SACRAMENTO, CA - The California Teachers Association estimates the number of layoff notices handed out to public school teachers this week could be as low as 2,600 statewide.
That's down 87 percent from the 20,000 pink slips issued last year.
The other union, the California Federation of Teachers, can't believe the notices are going out at all, given the higher taxes approved by voters under Proposition 30 last year were supposed to save schools from more budget cuts.
"For school districts now to be issuing layoff notices really violates the spirit in which Proposition 30 was promoted to voters," said Joshua Pechthalt, president of the California Federation of Teachers.
Third-grade teacher Megan Kashing got one of those pink slips, again. She thought she was safe this year, considering her district now has a 31 percent reserve.
"I don't understand why our district doesn't see that the budgetary pie is expanding, and this should have resulted in a change in their actions. However, they're acting as if the sky is still falling," Kashing said.

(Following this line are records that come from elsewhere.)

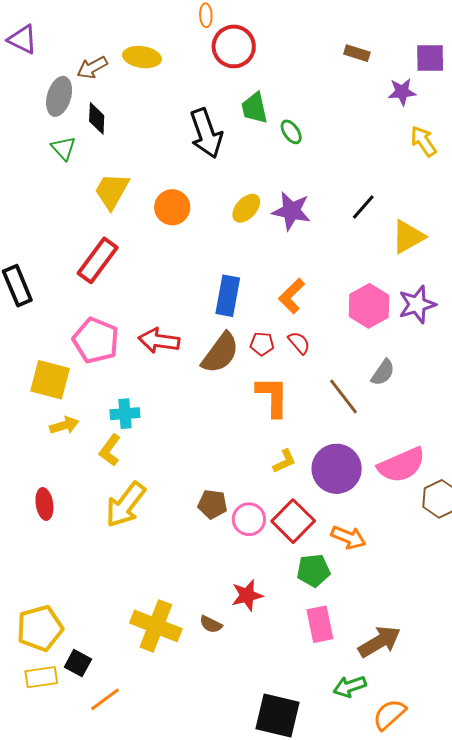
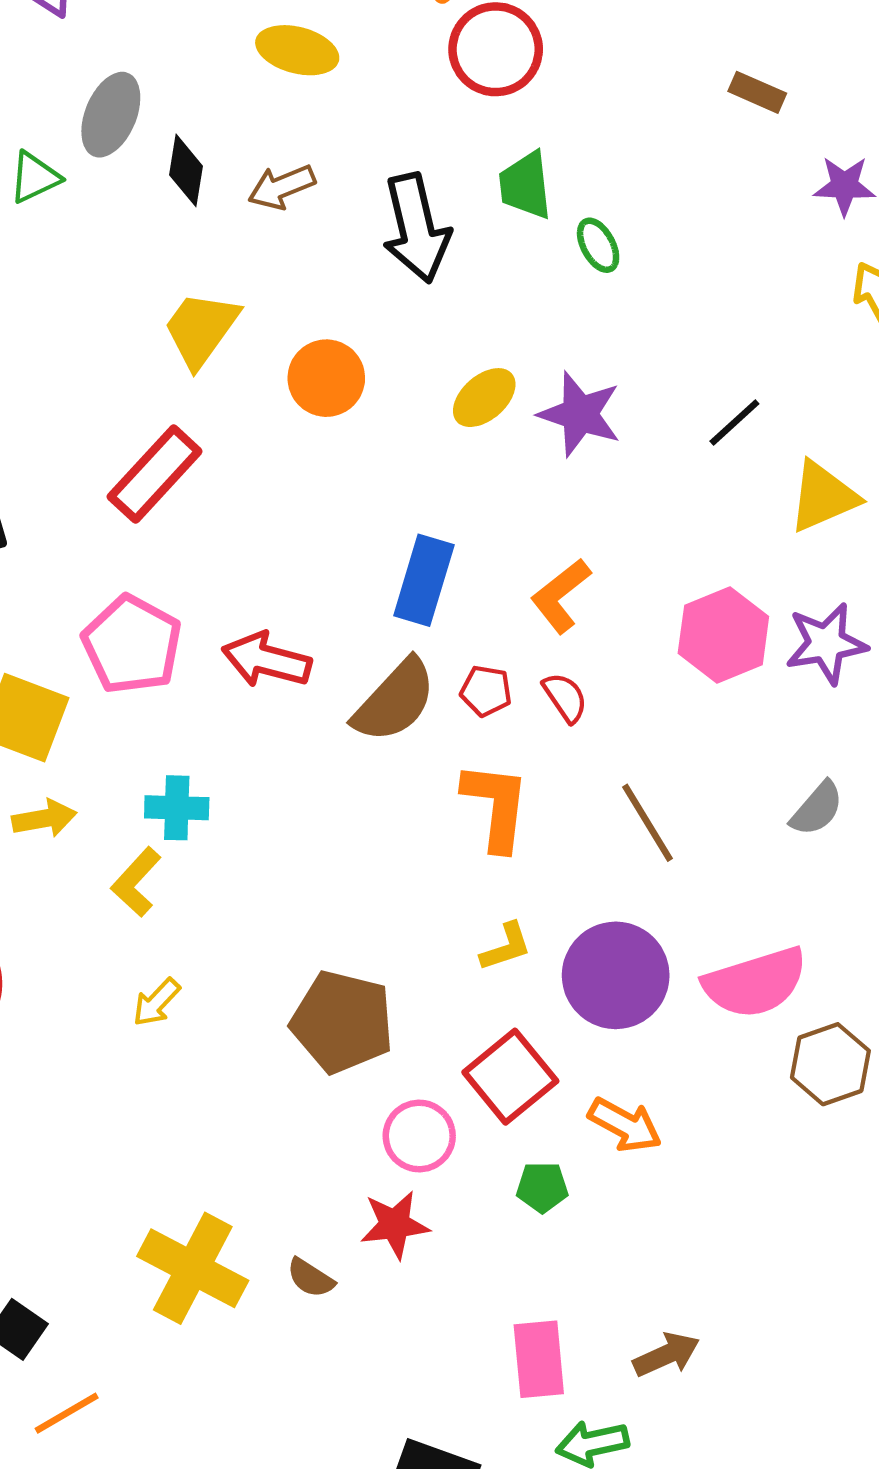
brown arrow: (92, 67) -> (282, 187), moved
green triangle: (64, 148) -> (35, 177), moved, turned 40
gray semicircle: (383, 372) -> (817, 809), moved
brown pentagon: (213, 504) -> (342, 1022), size x1.6
yellow arrow: (125, 505) -> (156, 1002), size x0.5
pink circle: (249, 519) -> (419, 1136), moved
green pentagon: (313, 570) -> (542, 1187), size x0.7
pink rectangle: (320, 624) -> (539, 1359), moved
brown arrow: (379, 642) -> (666, 1355), size x0.7

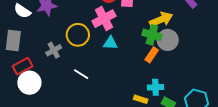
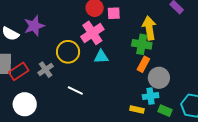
yellow arrow: (161, 19) -> (149, 28), turned -70
gray circle: (168, 40) -> (159, 78), moved
red rectangle: (23, 66) -> (19, 71), moved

Capitol Advisors President Kevin Gordon says Prop. 30 only prevents further cuts to schools: It doesn't give them any more money. Plus, it's still unclear how hard the federal government's sequestration cuts will hurt districts or even if Gov. Brown's plan to shake up school financing will win legislative approval.

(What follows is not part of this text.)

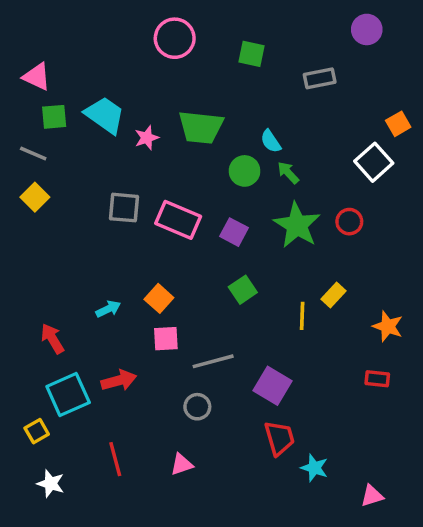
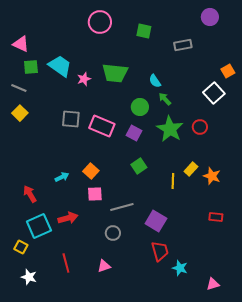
green circle: (245, 171) -> (140, 107), moved
orange star: (388, 326) -> (212, 176), moved
yellow square: (37, 431) -> (21, 247), turned -32

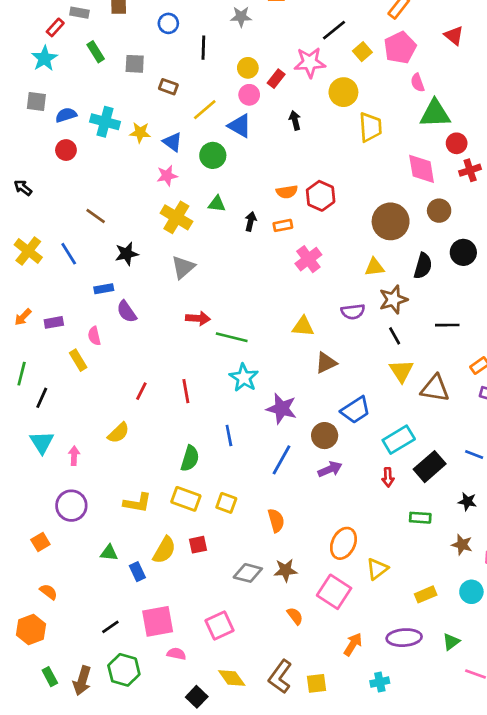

"Districts don't have a choice," said Kevin Gordon, a schools finance consultant. "In law, there's a statutory requirement on March 15th. You have to do these layoffs, and if you don't, you're not going to have that opportunity later in the school year."
Since most layoff notices are rescinded weeks later when the state budget picture is clearer, one senator wants to save everyone the heartache and move the layoff deadline to June 1st in an effort to keep good teachers from leaving.
"They'll go off and just find another job ... or they'll go out and leave the district if they can find something else," said St. Sen. Bob Huff, R-Senate Minority Leader.
School districts are mandated to have an equivalent of up to three percent of their budget in reserves. The California Federation of Teachers says those with reserves more than that should use the money to keep teachers.